Intravesical Suplatast Tosilate (IPD-1151T) Inhibits Experimental Bladder Inflammation

Purpose: Interstitial cystitis is a painful bladder disease characterized by urgency, frequency and variable inflammation but there is no curative therapy. Suplatast tosilate (IPD-1151T) is an immunoregulatory compound that decreases interstitial cystitis symptoms but to our knowledge its mechanism of action is unknown. We investigated the effect of intravesical IPD-1151T on mediator release from bladder explants in experimental cystitis. Materials and Methods: A catheter was inserted into the bladder of female mice.
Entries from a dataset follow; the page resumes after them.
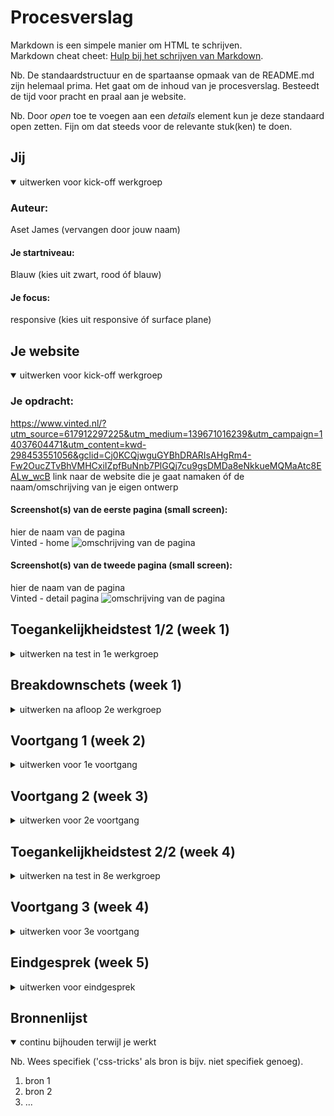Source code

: # Procesverslag
Markdown is een simpele manier om HTML te schrijven.  
Markdown cheat cheet: [Hulp bij het schrijven van Markdown](https://github.com/adam-p/markdown-here/wiki/Markdown-Cheatsheet).

Nb. De standaardstructuur en de spartaanse opmaak van de README.md zijn helemaal prima. Het gaat om de inhoud van je procesverslag. Besteedt de tijd voor pracht en praal aan je website.

Nb. Door *open* toe te voegen aan een *details* element kun je deze standaard open zetten. Fijn om dat steeds voor de relevante stuk(ken) te doen.





## Jij

<details open>
  <summary>uitwerken voor kick-off werkgroep</summary>

  ### Auteur:
  Aset James (vervangen door jouw naam)

  #### Je startniveau:
  Blauw (kies uit zwart, rood óf blauw)

  #### Je focus:
  responsive (kies uit responsive óf surface plane)
 
</details>





## Je website

<details open>
  <summary>uitwerken voor kick-off werkgroep</summary>

  ### Je opdracht:
  https://www.vinted.nl/?utm_source=617912297225&utm_medium=139671016239&utm_campaign=14037604471&utm_content=kwd-298453551056&gclid=Cj0KCQjwguGYBhDRARIsAHgRm4-Fw2OucZTvBhVMHCxiIZpfBuNnb7PlGQj7cu9gsDMDa8eNkkueMQMaAtc8EALw_wcB
  link naar de website die je gaat namaken óf de naam/omschrijving van je eigen ontwerp

  #### Screenshot(s) van de eerste pagina (small screen): 
  hier de naam van de pagina  
  Vinted - home
  <img src="readme-images/Vinted-website- klein-scherm-FED" width="375px" alt="omschrijving van de pagina">

  #### Screenshot(s) van de tweede pagina (small screen):
  hier de naam van de pagina  
  Vinted - detail pagina
  <img src="VVinted-website- klein-scherm2-FED" width="375px" alt="omschrijving van de pagina">
 
</details>



## Toegankelijkheidstest 1/2 (week 1)

<details>
  <summary>uitwerken na test in 1e werkgroep</summary>

  ### Bevindingen
  Lijst met je bevindingen die in de test naar voren kwamen:

  - De search balk blijft open staan als je de site met het toestenbord (Tab) bestuurd. Hierdoor kan de gebruiker niet meer zien wat ze doen.

  - Het tabje aan de linkerkant van site met alle catogorien kan je niet selecteren met het toetsenbord (Tab)

  - De bovenstande balkjes overlappen elkaar als ze openstaan (omdat je deze, eenmaal aangeklikt, niet meer kan sluiten).

  - De constrast voor bv. hover, focus, actives states is niet groot. Als je visuele beperkingen hebt is dit lastig te zien.

  - Zonder de search balk in acht te nemen gaat de site bedienen met een toestenbord in logische volgorde

  #### Screenreader
  Hier korte omschrijving (met indien nodig afbeeldingen)

  Hier een omschrijving van hoe het opgelost kan worden (met indien nodig afbeeldingen)


  #### Muis en Toetsenbord 
  Hier korte omschrijving (met indien nodig afbeeldingen)

  De grootste bevinding uit deze test was dat met het tabben door de site de zoekbalk en daarna de catagorie balk bleef staan. Deze kon je ook niet dmv het toestenbord weer dichtklappen. Doordat deze beide openblijven overlappen ze elkaar waardoor de gebruiker niet kan zien wat ze doen. 

  Hier een omschrijving van hoe het opgelost kan worden (met indien nodig afbeeldingen)
  Om dit op te lossen zou je het mogelijk moeten maken dat de gebruiker dit kan dichtmaken dmv een kruijse aan te klikken (met tab of iets anders). Het kan ook dat deze automatisch dicht gaat als je weg tabbed. 


  #### Motoriek (shocks, elastiekjes)
  Hier korte omschrijving (met indien nodig afbeeldingen)
  Bij de test met motoriek was het voordeel dat mijn laptop (mac os) niet zo snel naar active state ging (de knop aanklikken) met shocks. Met dit voordeel in gedachte ging het klikken op knoppen en producten best goed omdat deze een groot genoeg oppervlak hebben waarop je kan klikken. Dit is ook mede doordat je op alles kan klikken (tekst, afbeelding, buttons).

  Hier een omschrijving van hoe het opgelost kan worden (met indien nodig afbeeldingen)
  Om dit nog optimaal te maken zou je de oppervlak van klikbare items kunnen vergoten


  #### Visueel (brillen, contrast, kleurenblind, dark/light). 
  Hier korte omschrijving (met indien nodig afbeeldingen)
  Alle tekst en icoontjes is met visuele blur moeilijk te lezen. Vooral bij visual blur is het groottendeels vormen. Dit kwam bij alle visuele beperkingen terug. De constrast is simpelweg te licht om de teskt te kunnen lezen (dit in de focus, hover en active state).

  Bij tunnelvision viel een groot deel van de website weg. De gebruiker kon grootendeels alleen de linkerkant zien. Om de rest van site in beeld de brengen probeerde ze in verschillende richtingen te kijken maar vielen er delen toch uit het zicht. De tekst was alleen van dichtbij te zien.

  Bij zichtsverlies maken de vlekken het beeld wazig en moets de testpersoon "door de vlekken kijken". 
  Bij gedeeltelijk zicht had de test persoon weinig beperkingen omdat ze alles op de laptop kon zien alles er naast kwam uit zicht. 
  Bij central field loss kon ze de tekst (licht contrast) niet goed lezen.

  Bij de site testen bleek dat bij kleurenblind de gebruiker de kleur van het item kan zien in de detail balk. Omdat de site zelf weinig kleur gebruikt is vetgedrukte en zwarte tekst goed te zien. Wat wel weer terugkomt is het contrast van de tekst en sommige knoppen. 

  Hier een omschrijving van hoe het opgelost kan worden (met indien nodig afbeeldingen)
  Enkele oplosssingen zijn:
  - Tekst bold/dikgerdrukt
  - Tekst vegroten 
  - Als je op een icoon/knopje hovert het contrast verhogen (dit geld ook voor de active state)
  
  Hiernaast zou inzoomen op specifiek plekken als feature kunnen toevoegen. Misschien kan je het contrast van de hele site verhogen 

</details>



## Breakdownschets (week 1)

<details>
  <summary>uitwerken na afloop 2e werkgroep</summary>

  ### de hele pagina: 
  <img src="./readme-images/Breakdown-schets-hele-pagina" width="375px" alt="breakdown van de hele pagina">

  ### dynamisch deel (bijv menu): 
  <img src="r./readme-images/Breakdown-schets-nav" width="375px" alt="breakdown van een dynamisch deel">

  ### wellicht nog een dynamisch deel (bijv filter): 
  <img src="./readme-images/Breakdown-schets-promotie" width="375px" alt="breakdown van nog een dynamisch deel">

</details>





## Voortgang 1 (week 2)

<details>
  <summary>uitwerken voor 1e voortgang</summary>

  ### Stand van zaken
  hier dit ging goed & dit was lastig (neem ook screenshots op van delen van je website en code)


  ### Agenda voor meeting
  samen met je groepje opstellen

  | Joni           | Rosalie            | Sjoerd       | Aset             |
  |Grid            | HTML               | HTML         | Grid             |
  | Styling banner | Video embed        | Navigatie    | Navigatie        |
  | HTML           | ...                | Hamburger menu| Hamburger menu 



  ### Verslag van meeting
  hier na afloop snel de uitkomsten van de meeting vastleggen

  - boven stylesheet font 
- Tabindex op non interactive elementen gebruiken
- Logo een button maken ( button en dan img)
- Logo eerst zodat je sweet op welke site je bent
- Flex-order voor als iets naar voren wilt doen.
- Aria-label handing in het order element zetten button>img moet in de button
- H1 verstoppen of je logo een h1 maken. Bij de main beginner met een h1
- De hierarchy toepassen. Onthoud dat kopjes iets over het element moeten zeggen. Bij vinted zou je bv. Het merk/wat voor kleding stuk het is eerst zetten.



</details>





## Voortgang 2 (week 3)

<details>
  <summary>uitwerken voor 2e voortgang</summary>

  ### Stand van zaken
  hier dit ging goed & dit was lastig (neem ook screenshots op van delen van je website en code)

  Ik heb een achterstand omdat ik ziek was dus ik wil extra hulp bij animeren.




  ### Agenda voor meeting
  samen met je groepje opstellen

  | Joni           | Rosalie            | Sjoerd           | Aset             |
  | ---            | ---                | ---              | ---              |
  | CSS            | Achtergrond        | Animatie linken  | Animatie         |
  | en dat ook nog | Uitklap menu       | positioneren     | Hamburger menu   |
  | ...            | ...                | gebruik van class| ...              |
                                        | Media queries    |                           | Alt labels                                  

 
 
 ### Verslag van meeting
  hier na afloop snel de uitkomsten van de meeting vastleggen

 - CSS: styling boven en elementen benden
- Bij nth-of-type zet bij welke element het hoort bv. Main
- Iets opzoeken in je code door Command F te drukken
- Bij het commentary zetten wat je hebt gestyled
- mijn content in li plaatsen
- Overflow scroll gebruiken met flexbox voor het na maken van vinted artikelen op de homepage

</details>





## Toegankelijkheidstest 2/2 (week 4)

<details>
  <summary>uitwerken na test in 8e werkgroep</summary>

  ### Bevindingen
  Lijst met je bevindingen die in de test naar voren kwamen (geef ook aan wat er verbeterd is):

  #### Screenreader
  Hier korte omschrijving (met indien nodig afbeeldingen)

  Hier een omschrijving van hoe het opgelost kan worden (met indien nodig afbeeldingen)


  #### Muis en Toetsenbord 
  Hier korte omschrijving (met indien nodig afbeeldingen)

  Hier een omschrijving van hoe het opgelost kan worden (met indien nodig afbeeldingen)


  #### Motoriek (shocks, elastiekjes)
  Hier korte omschrijving (met indien nodig afbeeldingen)

  Hier een omschrijving van hoe het opgelost kan worden (met indien nodig afbeeldingen)


  #### Visueel (brillen, contrast, kleurenblind, dark/light). 
  Hier korte omschrijving (met indien nodig afbeeldingen)

  Hier een omschrijving van hoe het opgelost kan worden (met indien nodig afbeeldingen)

</details>





## Voortgang 3 (week 4)

<details>
  <summary>uitwerken voor 3e voortgang</summary>

  ### Stand van zaken
  hier dit ging goed & dit was lastig (neem ook screenshots op van delen van je website en code)


  ### Agenda voor meeting
  samen met je groepje opstellen

  | student 1      | student 2          | student 3    | student 4        |
  | ---            | ---                | ---          | ---              |
  | dit bespreken  | en dit             | en ik dit    | en dan ik dat    |
  | en dat ook nog | dit als er tijd is | nog een punt | dit wil ik zeker |
  | ...            | ...                | ...          | ...              |


  ### Verslag van meeting
  hier na afloop snel de uitkomsten van de meeting vastleggen

  - punt 1
  - punt 2
  - nog een punt
  - ...

</details>





## Eindgesprek (week 5)

<details>
  <summary>uitwerken voor eindgesprek</summary>

  ### Je uitkomst - karakteristiek screenshots:
  <img src="readme-images/dummy-plaatje.jpg" width="375px" alt="uitomst opdracht 1">


  ### Dit ging goed/Heb ik geleerd: 
  Korte omschrijving met plaatjes

  <img src="readme-images/dummy-plaatje.jpg" width="375px" alt="top">


  ### Dit was lastig/Is niet gelukt:
  Korte omschrijving met plaatjes

  <img src="readme-images/dummy-plaatje.jpg" width="375px" alt="bummer">
</details>





## Bronnenlijst

<details open>
  <summary>continu bijhouden terwijl je werkt</summary>

  Nb. Wees specifiek ('css-tricks' als bron is bijv. niet specifiek genoeg).

  1. bron 1
  2. bron 2
  3. ...

</details>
After urine was emptied normal saline, carbachol (100 nM) or lipopolysaccharide (10 mg/ml) was introduced with or without 10-minute pretreatment with IPD-1151T. Urine was removed after 45 minutes for histamine and tumor necrosis factor-α assays. The bladder was removed after 4 hours, minced into 1 mm² pieces and cultured with or without triggers overnight for mediator release. The effect of IPD-1151T was also tested on rat skin vascular permeability as well as on purified rat peritoneal mast cells and human cord blood derived mast cells. Results: Carbachol significantly increased histamine release in urine (61.3% in 8 preparations, p <0.05) but not in explant medium. IPD-1151T inhibited this effect by 77%. Lipopolysaccharide induced a 350% urine histamine increase in 9 preparations (p <0.05) and a 300% tumor necrosis factor-α increase in explant medium. IPD-1151T inhibited the lipopolysaccharide induced medium tumor necrosis factor-α increase by 95% in 5 preparations (p <0.05). IPD-1151T did not inhibit rat skin vascular permeability or purified rat peritoneal mast cell activation by compound 48/80 or human cord blood derived mast cells by anti-IgE. Conclusions: IPD-1151T inhibits bladder release of histamine and tumor necrosis factor-α through a mechanism that does not appear to involve direct mast cell inhibition. These findings may justify a beneficial effect of IPD-1151T in interstitial cystitis.